Please correct me if there is anything I missed in terms of contributions

评论

Thanks for your comments and suggestions. We add a discussion of the novelty in General Response to Reviewers.

As to the generalization experiment of SPE for unseen prompts, we build prompt template data by ourselves. We believe it will be better if we can use public dataset or data from the users in the real world. However, we do not find public datasets for length control templates. Also, it seems impractical to get diverse user data as these data are only available to firms that provide LLM services to public users.

评论

We sincerely thanks all reviewers for their valuable comments and suggestions. Here we response to some of common concerns.

Novelty:

Although some major components of our methods have been studied by existing works, it is still important to develop systematical length control technique for GPT-type models in the era of LLMs. The designing should be carefully considered in this context. Moreover, as we know, all existing length control methods focus on the case of “Equal”, but in practice the users can have more diverse requirements of length control. Our method can handle diverse control information for different control types in both RL and sample filtering.

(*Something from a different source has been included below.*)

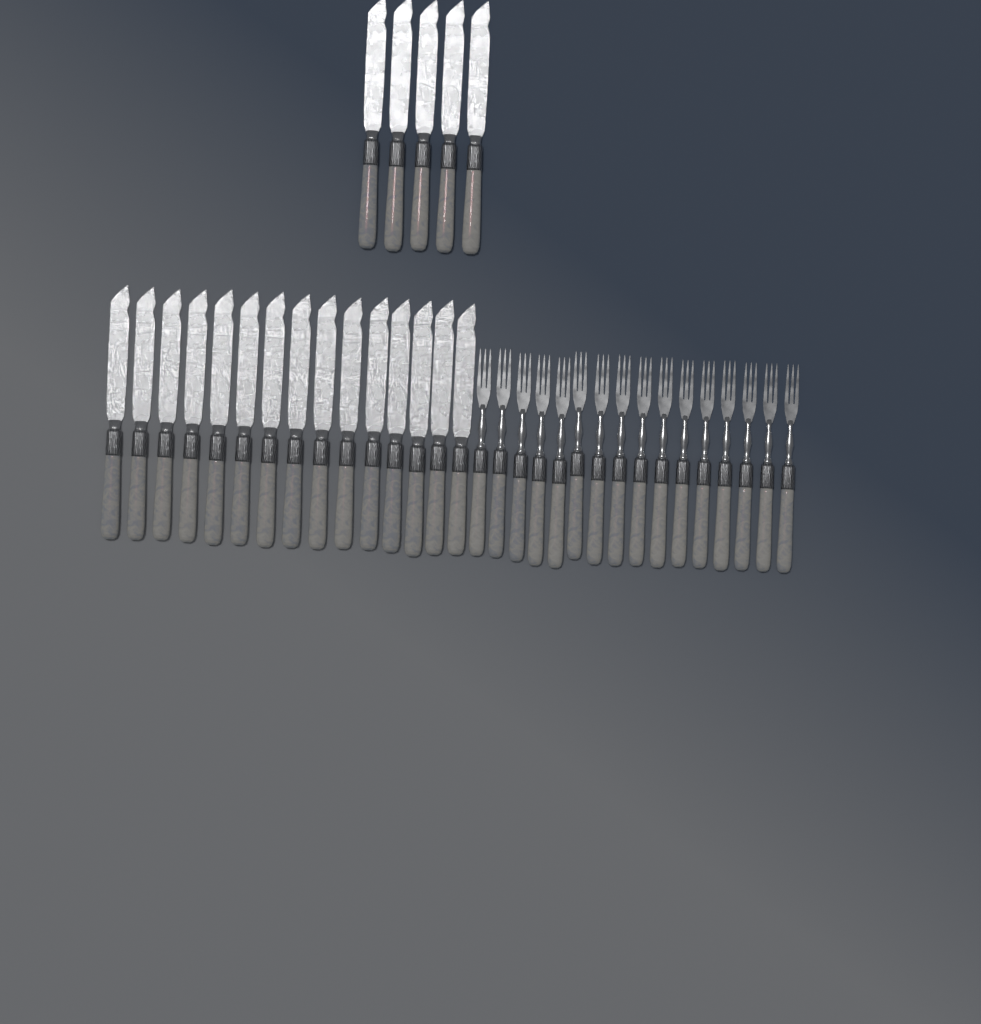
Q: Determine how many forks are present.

The SPEs is novel for extracting length control information with both BERT and GPT architectures, which is shown to be effective with strong generalization ability. (Note that we do not find public datasets for length control templates, and it seems impractical to get diverse user data for this.)

Model size:

We use pre-trained GPT-2 models with three different sizes and focus on the case of text summarization, which is a scenario that is in most demand of length controlled generation. Since this particular task does not require very large LLM to achieve satisfactory results, we did not use LLMs with large-scale multitask SFT. In fact, all the components in the proposed method can be directly applied for larger LLMs. We believe that compared with smaller models, larger models can have stronger power in learning the length control ability without losing the power for downstream tasks. By using LoRA tuning, LLMs can learn the length control ability without changing the parameters of the original model for downstream task.

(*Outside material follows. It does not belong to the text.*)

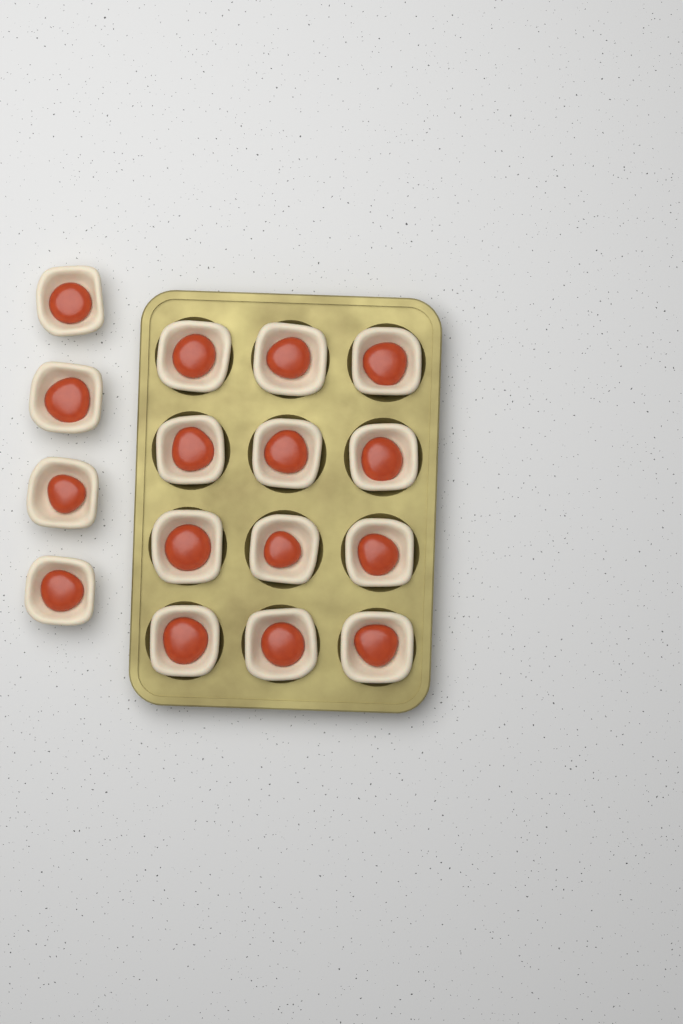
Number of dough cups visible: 16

Comparison with other methods:

We have shown the significant improvement of our method over baseline prompt-based length control method that is widely used in LLMs. The existing length control methods such as LAAM and LenAtten are not fully open-source. One need to write or modify many parts of the code, re-pertaining and retuning on many hyper-parameters to apply them in large-size GPT-type models. Also, these two methods can only be used for one control type (Equal) studied in our study, while the other three control types are highly in demand by users of real applications. Furthermore, our method can be applied along with these two existing methods to achieve further improvement, thus it is a powerful tool for building models with strong length control ability.